Cerita Gus Yusuf tentang Santri yang Sering Keluar Pondok

 
Cerita Gus Yusuf tentang Santri yang Sering Keluar Pondok

Dalam sebuah kesempatannya, KH Yusuf Chudlori menjelaskan, ciri khas pendidikan yang ada di pondok pesantren adalah mengedepankan keteladanan dan cinta kasih. Pengasuh Pondok Pesantren Tegal Rejo, Magelang itu memberikan contoh, misalnya ada seorang guru yang jengkel kepada murid atau santrinya, maka guru itu mendoakan dan ngirim fatihah kepada santrinya, bukan memarahi atau memukulnya.

Menurut Gus Yusuf – sapaan akrab KH Yusuf Chudlori, pendidikan seperti itu akan menimbulkan ikatan batin dan rasa cinta kasih kepada mereka. “Itulah ciri khas pendidikan pesantren. Ciri khas pendidikan pesantren itu didasari dengan cinta kasih,” kata Gus Yusuf dalam sebuah video di Gus Yusuf Channel, yang diunggah pada Rabu (18/7) kemarin.

Dalam sebuah cerita yang ada dalam buku berjudul “Petuah Bijak dan Kisah Inspiratif Ulama Salaf Nusantara”, Gus Yusuf mengisahkan bagaimana kiai memberikan peringatan kepada santrinya supaya tidak melakukan pelanggaran dan menjadi pribadi yang baik.

Ini merupakan kisah nyata yang terjadi di Pondok Pesantren Lirboyo, Kediri, Jawa Timur. Waktu itu, ada seorang santri yang suka keluar malam. Santri itu selalu saja lolos dari pengawalan pengurus pondok. Namun, KH Abdul Karim justeru mengetahuinya.
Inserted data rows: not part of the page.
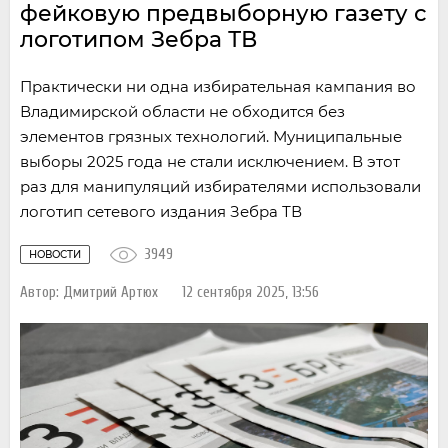
фейковую предвыборную газету с
логотипом Зебра ТВ
Практически ни одна избирательная кампания во
Владимирской области не обходится без
элементов грязных технологий. Муниципальные
выборы 2025 года не стали исключением. В этот
раз для манипуляций избирателями использовали
логотип сетевого издания Зебра ТВ
3949
НОВОСТИ
Автор:
Дмитрий Артюх
12 сентября 2025, 13:56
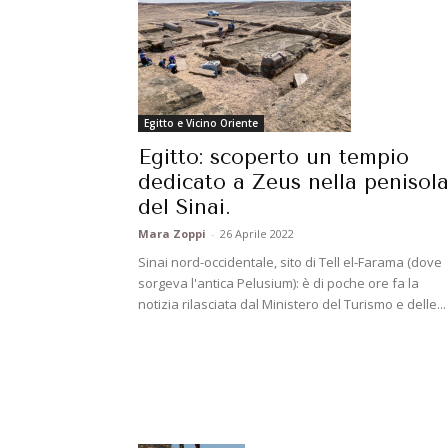
Egitto e Vicino Oriente
Egitto: scoperto un tempio
dedicato a Zeus nella penisol
del Sinai.
Mara Zoppi
-
26 Aprile 2022
Sinai nord-occidentale, sito di Tell el-Farama (dove
sorgeva l'antica Pelusium): è di poche ore fa la
notizia rilasciata dal Ministero del Turismo e delle...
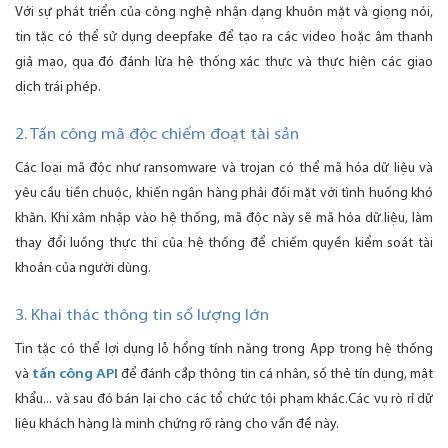
Với sự phát triển của công nghệ nhận dạng khuôn mặt và giọng nói,
tin tặc có thể sử dụng deepfake để tạo ra các video hoặc âm thanh
giả mạo, qua đó đánh lừa hệ thống xác thực và thực hiện các giao
dịch trái phép.
2. Tấn công mã độc chiếm đoạt tài sản
Các loại mã độc như ransomware và trojan có thể mã hóa dữ liệu và
yêu cầu tiền chuộc, khiến ngân hàng phải đối mặt với tình huống khó
khăn. Khi xâm nhập vào hệ thống, mã độc này sẽ mã hóa dữ liệu, làm
thay đổi luồng thực thi của hệ thống để chiếm quyền kiểm soát tài
khoản của người dùng.
3. Khai thác thông tin số lượng lớn
Tin tặc có thể lợi dụng lỗ hổng tính năng trong App trong hệ thống
và
tấn công API
để đánh cắp thông tin cá nhân, số thẻ tín dụng, mật
khẩu... và sau đó bán lại cho các tổ chức tội phạm khác.Các vụ rò rỉ dữ
liệu khách hàng là minh chứng rõ ràng cho vấn đề này.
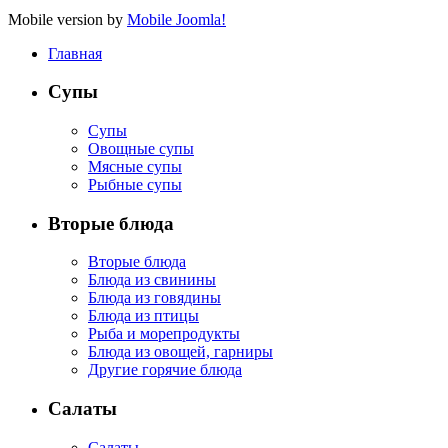
Mobile version by
Mobile Joomla!
Главная
Супы
Супы
Овощные супы
Мясные супы
Рыбные супы
Вторые блюда
Вторые блюда
Блюда из свинины
Блюда из говядины
Блюда из птицы
Рыба и морепродукты
Блюда из овощей, гарниры
Другие горячие блюда
Салаты
Салаты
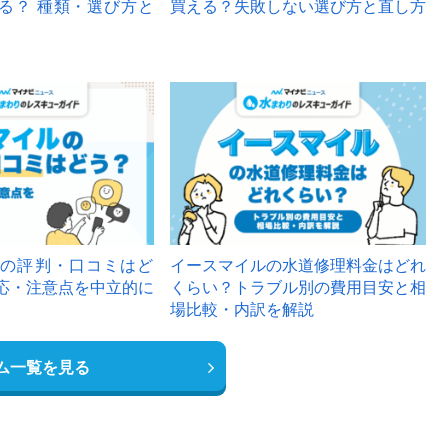
る？ 種類・選び方と
買える？失敗しない選び方と直し方
の評判・口コミはど
イースマイルの水道修理料金はどれ
応・注意点を中立的に
くらい？トラブル別の費用目安と相
場比較・内訳を解説
ム一覧を見る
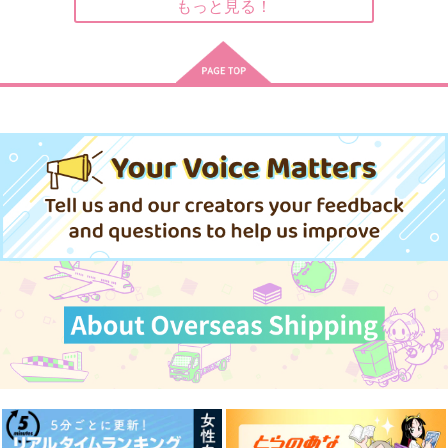
もっと見る！
夏と君とエトセトラ。
夏夕
絵日記帳
83
fefefe
夏屋
787
157
1,164
円
円
円
（税込）
（税込）
（税込）
一十木音也×七海春歌
山姥切国広×山姥切長義
サンプル
サンプル
サンプル
作品詳細
作品詳細
作品詳細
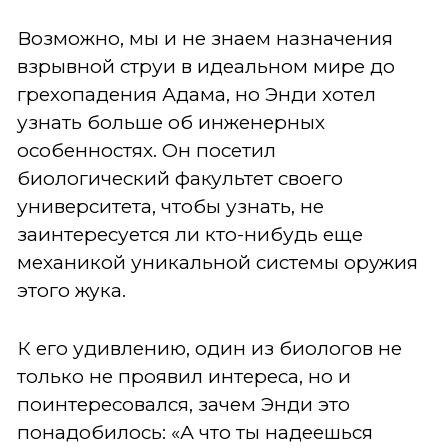
Возможно, мы и не знаем назначения
взрывной струи в идеальном мире до
грехопадения Адама, но Энди хотел
узнать больше об инженерных
особенностях. Он посетил
биологический факультет своего
университета, чтобы узнать, не
заинтересуется ли кто-нибудь еще
механикой уникальной системы оружия
этого жука.
К его удивлению, один из биологов не
только не проявил интереса, но и
поинтересовался, зачем Энди это
понадобилось: «А что ты надеешься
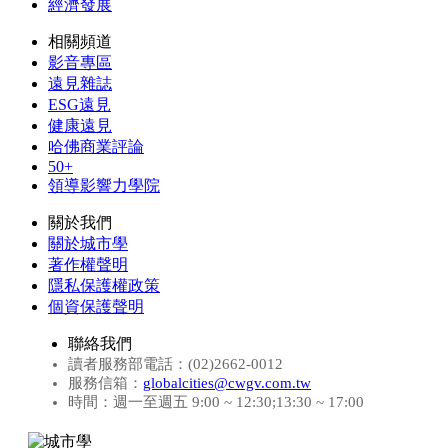
經濟發展
相關頻道
影音專區
遠見雜誌
ESG遠見
健康遠見
哈佛商業評論
50+
領導影響力學院
關於我們
關於城市學
著作權聲明
隱私保護權政策
個資保護聲明
聯絡我們
讀者服務部電話：(02)2662-0012
服務信箱：
globalcities@cwgv.com.tw
時間：週一至週五 9:00 ~ 12:30;13:30 ~ 17:00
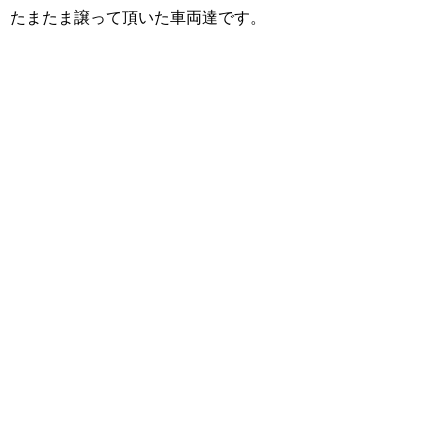
たまたま譲って頂いた車両達です。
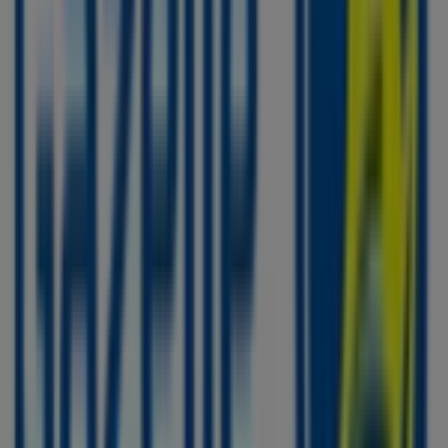
Pijnacker
Gazelle
Welkom bij de winkel van
Gazelle
op Tiendeo, waar je de
beste
aanbiedingen
,
promoties
en
catalogi
van dit
toonaangevende merk in de
Auto & Fiets
-sector kunt
ontdekken. Onze fysieke winkel is gevestigd op
Stationsstraat 50
,
Pijnacker
, en biedt een breed
assortiment kwaliteitsproducten waarmee je kunt
besparen gedurende de hele maand
augustus 2026
.
Bij Tiendeo bieden we je alle actuele informatie over
Gazelle
, zoals openingstijden, exclusieve aanbiedingen
en de exacte locatie van de winkel op
Stationsstraat 50
.
Daarnaast krijg je toegang tot de nieuwste catalogi van
Gazelle
, waarin je de meest recente promoties kunt
ontdekken en kunt profiteren van grote kortingen op
Auto & Fiets
-producten voor je aankopen in
Pijnacker
.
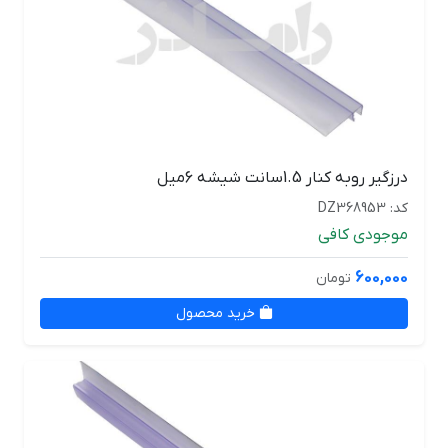
درزگیر روبه کنار 1.5سانت شیشه 6میل
کد: DZ368953
موجودی کافی
600,000
تومان
خرید محصول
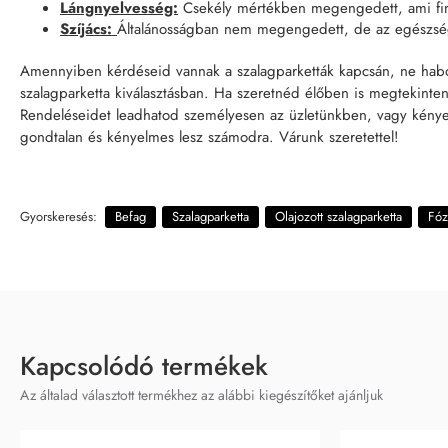
Lángnyelvesség:
Csekély mértékben megengedett, ami fino
Szíjács:
Általánosságban nem megengedett, de az egészsége
Amennyiben kérdéseid vannak a szalagparketták kapcsán, ne haboz
szalagparketta kiválasztásban. Ha szeretnéd élőben is megtekinteni
Rendeléseidet leadhatod személyesen az üzletünkben, vagy kényelme
gondtalan és kényelmes lesz számodra. Várunk szeretettel!
Gyorskeresés:
Befag
Szalagparketta
Olajozott szalagparketta
Fóz
Kapcsolódó termékek
Az általad választott termékhez az alábbi kiegészítőket ajánljuk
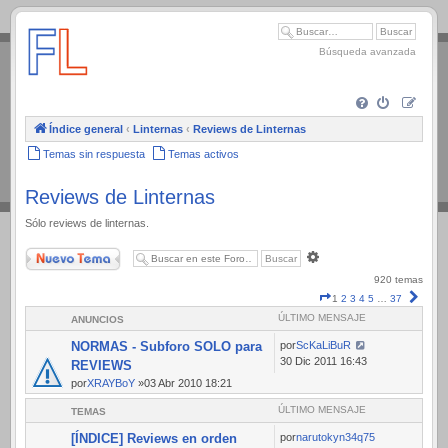
.
Búsqueda avanzada
Índice general
‹
Linternas
‹
Reviews de Linternas
Temas sin respuesta
Temas activos
Reviews de Linternas
Sólo reviews de linternas.
Nuevo Tema
Búsqueda
avanzada
920 temas
Página
Sigui
1
2
3
4
5
…
37
1
ÚLTIMO MENSAJE
ANUNCIOS
de
37
NORMAS - Subforo SOLO para
por
ScKaLiBuR
30 Dic 2011 16:43
REVIEWS
por
XRAYBoY
»03 Abr 2010 18:21
ÚLTIMO MENSAJE
TEMAS
[ÍNDICE] Reviews en orden
por
narutokyn34q75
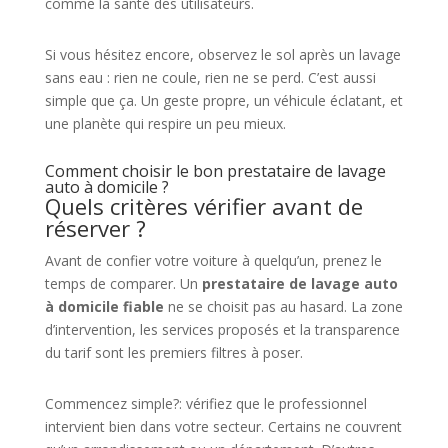
comme la santé des utilisateurs.
Si vous hésitez encore, observez le sol après un lavage
sans eau : rien ne coule, rien ne se perd. C’est aussi
simple que ça. Un geste propre, un véhicule éclatant, et
une planète qui respire un peu mieux.
Comment choisir le bon prestataire de lavage
auto à domicile ?
Quels critères vérifier avant de
réserver ?
Avant de confier votre voiture à quelqu’un, prenez le
temps de comparer. Un
prestataire de lavage auto
à domicile fiable
ne se choisit pas au hasard. La zone
d’intervention, les services proposés et la transparence
du tarif sont les premiers filtres à poser.
Commencez simple?: vérifiez que le professionnel
intervient bien dans votre secteur. Certains ne couvrent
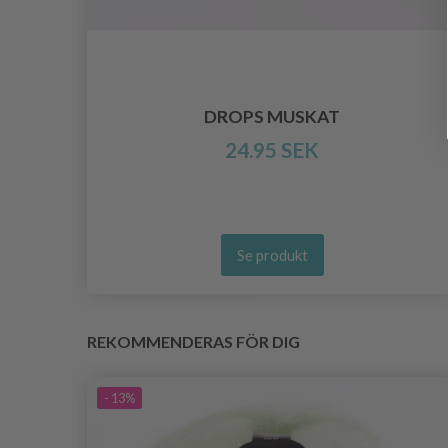
 X3
DROPS MUSKAT
24.95 SEK
Se produkt
REKOMMENDERAS FÖR DIG
- 13%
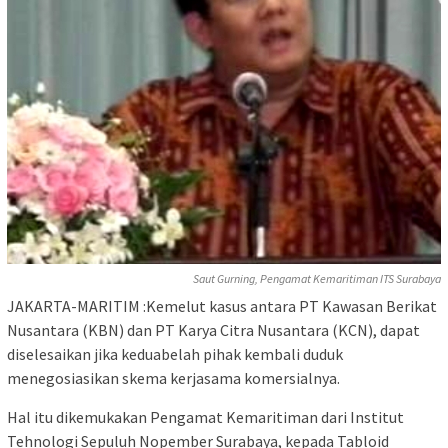
Saut Gurning, Pengamat Kemaritiman ITS Surabaya
JAKARTA-MARITIM :Kemelut kasus antara PT Kawasan Berikat
Nusantara (KBN) dan PT Karya Citra Nusantara (KCN), dapat
diselesaikan jika keduabelah pihak kembali duduk
menegosiasikan skema kerjasama komersialnya.
Hal itu dikemukakan Pengamat Kemaritiman dari Institut
Tehnologi Sepuluh Nopember Surabaya, kepada Tabloid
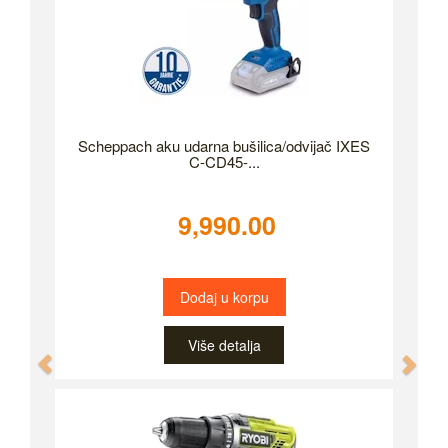
Scheppach aku udarna bušilica/odvijač IXES
C-CD45-...
9,990.00
Dodaj u korpu
Više detalja
Previous
Nex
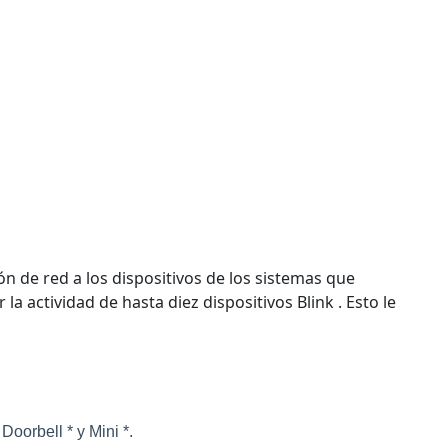
 de red a los dispositivos de los sistemas que
a actividad de hasta diez dispositivos Blink . Esto le
oorbell * y Mini *.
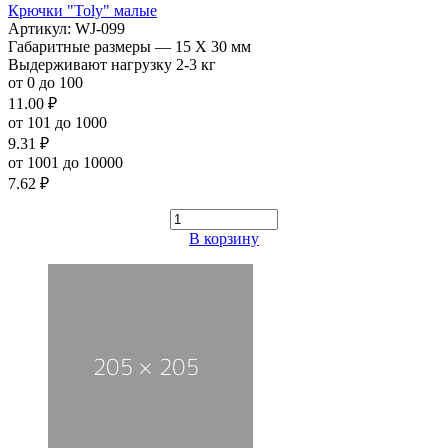
Крючки "Toly" малые
Артикул: WJ-099
Габаритные размеры — 15 Х 30 мм
Выдерживают нагрузку 2-3 кг
от 0 до 100
11.00 ₽
от 101 до 1000
9.31 ₽
от 1001 до 10000
7.62 ₽
В корзину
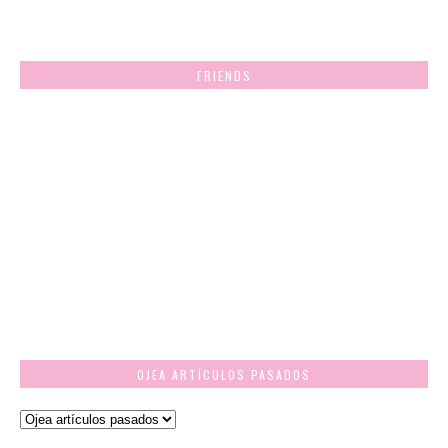
FRIENDS
OJEA ARTÍCULOS PASADOS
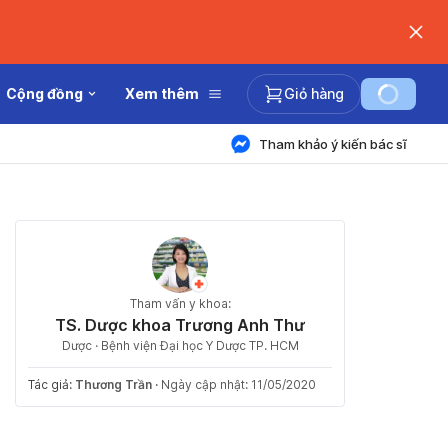
Cộng đồng
Xem thêm
Giỏ hàng
Tham khảo ý kiến bác sĩ
Tham vấn y khoa:
TS. Dược khoa Trương Anh Thư
Dược · Bệnh viện Đại học Y Dược TP. HCM
Tác giả:
Thương Trần
·
Ngày cập nhật: 11/05/2020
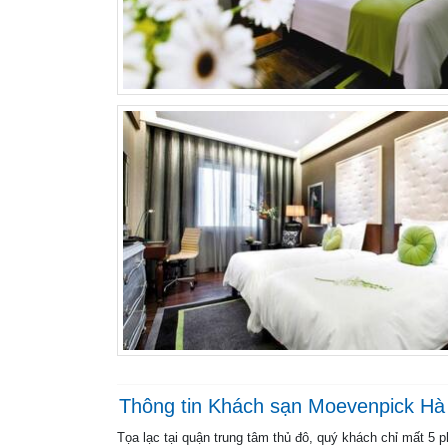
Thông tin Khách sạn Moevenpick Hà
Tọa lạc tại quận trung tâm thủ đô, quý khách chỉ mất 5 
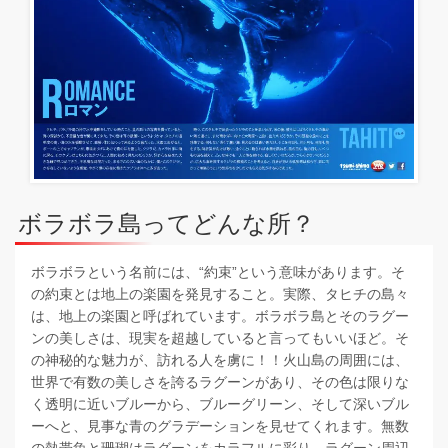
ボラボラ島ってどんな所？
ボラボラという名前には、“約束”という意味があります。そ
の約束とは地上の楽園を発見すること。実際、タヒチの島々
は、地上の楽園と呼ばれています。ボラボラ島とそのラグー
ンの美しさは、現実を超越していると言ってもいいほど。そ
の神秘的な魅力が、訪れる人を虜に！！火山島の周囲には、
世界で有数の美しさを誇るラグーンがあり、その色は限りな
く透明に近いブルーから、ブルーグリーン、そして深いブル
ーへと、見事な青のグラデーションを見せてくれます。無数
の熱帯魚と珊瑚はラグーンをカラフルに彩り、ラグーン周辺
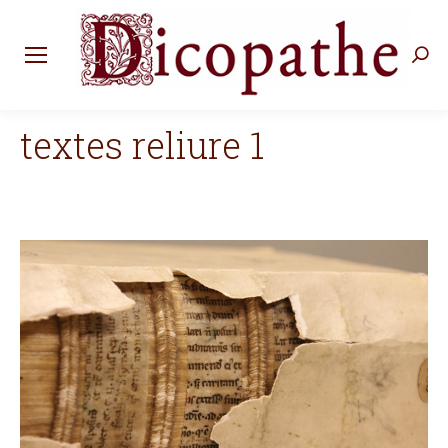
Rec
:
textes reliure 1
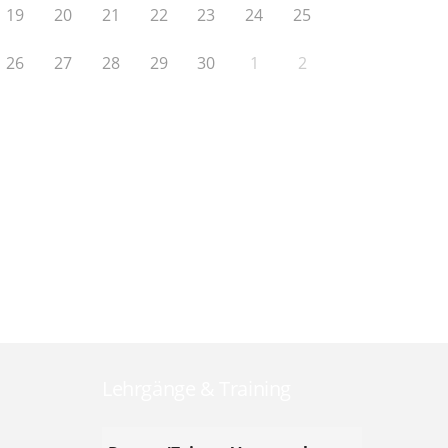
19
20
21
22
23
24
25
26
27
28
29
30
1
2
Lehrgänge & Training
“Lantas beliau menulis pada secarik kertas dengan tangannya sendiri, Kula mboten remen santri ingkang remen miyos (Saya tidak suka santri yang suka keluar). Tulisan tersebut kemudian beliau tempelkan di bawah bedug,” lanjutnya.

Kebetulan, santri yang biasa keluar pondok tanpa izin itu ternyata pada malam harinya memilih tidur di bawah bedug. Betapa kagetnya santri itu, ketika membaca sebuah tulisan persis di depan matanya. Dia sangat mengenali tulisan itu, yang menulisnya adalah Mbah Kiai Abdul Karim. Yang selama ini dianggapnya tidak mengetahui kelakuannya selama ini.

“Setelah peristiwa menakjubkan pada malam itu, santri itu insaf. Dia tidak lagi keluar pondok pada malam hari. Kita mungkin tidak sanggup meniru persis cara Mbah Abdul Karim. Tetapi kita bisa meneladani kebijaksanaan dan kearifan beliau. Murid atau anak yang nakal, mendidiknya tidak dilakukan dengan kekerasan dan pemaksaan. Melainkan dengan kasih sayang dan do’a,” terangnya.

Usai menceritakan kisah ini, Gus Yusuf mengingatkan bahwa pemaksaan dalam kadar tertentu memang akan menghasilkan tindakan seperti yang diinginkan si pemaksa. Tetapi pada saat yang bersamaan ia memantik bara api yang akan menjadi sumber bencana di waktu yang akan datang.

“Orang-orang yang terpaksa mengikuti dan melayani paksaan akan kehilangan rasa hormat kepada pemaksa. Seorang guru akan kehilangan kehormatan dari muridnya. Seorang bapak akan kehilangan bakti anaknya. Seorang suami akan kehilangan cinta istrinya,” pungkasnya.